WORK REQUIRED:
Which lines below hold the word "potted"? Copy all of them.

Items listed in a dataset
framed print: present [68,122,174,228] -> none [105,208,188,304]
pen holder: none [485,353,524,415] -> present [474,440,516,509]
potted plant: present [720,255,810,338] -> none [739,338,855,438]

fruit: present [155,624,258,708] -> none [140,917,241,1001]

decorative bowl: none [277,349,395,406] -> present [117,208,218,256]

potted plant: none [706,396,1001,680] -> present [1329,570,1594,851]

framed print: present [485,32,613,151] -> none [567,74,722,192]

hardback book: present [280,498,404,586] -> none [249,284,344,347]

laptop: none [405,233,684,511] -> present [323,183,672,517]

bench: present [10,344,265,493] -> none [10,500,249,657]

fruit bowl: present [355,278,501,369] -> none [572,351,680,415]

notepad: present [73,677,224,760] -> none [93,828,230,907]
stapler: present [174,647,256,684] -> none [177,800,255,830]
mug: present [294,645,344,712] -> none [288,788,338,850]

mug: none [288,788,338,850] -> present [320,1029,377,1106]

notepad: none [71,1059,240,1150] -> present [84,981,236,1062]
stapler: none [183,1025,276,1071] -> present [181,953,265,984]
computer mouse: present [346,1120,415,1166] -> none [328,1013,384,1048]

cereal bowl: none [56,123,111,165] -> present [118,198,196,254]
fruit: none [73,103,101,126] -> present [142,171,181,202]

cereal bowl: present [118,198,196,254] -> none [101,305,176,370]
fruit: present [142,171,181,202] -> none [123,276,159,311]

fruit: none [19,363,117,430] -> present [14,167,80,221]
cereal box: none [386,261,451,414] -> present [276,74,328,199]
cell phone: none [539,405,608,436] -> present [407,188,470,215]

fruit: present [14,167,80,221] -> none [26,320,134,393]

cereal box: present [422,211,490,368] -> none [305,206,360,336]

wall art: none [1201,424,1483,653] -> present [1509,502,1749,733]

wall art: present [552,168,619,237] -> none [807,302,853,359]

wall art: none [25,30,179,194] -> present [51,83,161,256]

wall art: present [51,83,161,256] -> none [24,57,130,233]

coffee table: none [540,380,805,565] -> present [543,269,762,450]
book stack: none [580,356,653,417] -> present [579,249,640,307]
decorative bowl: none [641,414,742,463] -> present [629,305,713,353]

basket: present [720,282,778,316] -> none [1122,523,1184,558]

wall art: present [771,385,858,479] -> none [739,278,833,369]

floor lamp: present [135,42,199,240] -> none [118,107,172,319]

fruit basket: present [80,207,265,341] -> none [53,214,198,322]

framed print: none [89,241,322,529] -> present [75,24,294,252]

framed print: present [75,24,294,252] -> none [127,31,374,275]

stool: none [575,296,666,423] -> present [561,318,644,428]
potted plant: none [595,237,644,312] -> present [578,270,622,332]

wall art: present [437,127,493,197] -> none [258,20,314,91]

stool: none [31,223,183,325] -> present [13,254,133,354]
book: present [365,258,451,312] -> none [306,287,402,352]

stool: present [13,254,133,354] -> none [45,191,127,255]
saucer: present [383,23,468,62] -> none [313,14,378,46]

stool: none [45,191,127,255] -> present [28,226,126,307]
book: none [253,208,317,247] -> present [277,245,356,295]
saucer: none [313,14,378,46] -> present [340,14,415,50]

TASK OUTPUT:
potted plant: present [720,255,810,338] -> none [739,338,855,438]
potted plant: none [706,396,1001,680] -> present [1329,570,1594,851]
potted plant: none [595,237,644,312] -> present [578,270,622,332]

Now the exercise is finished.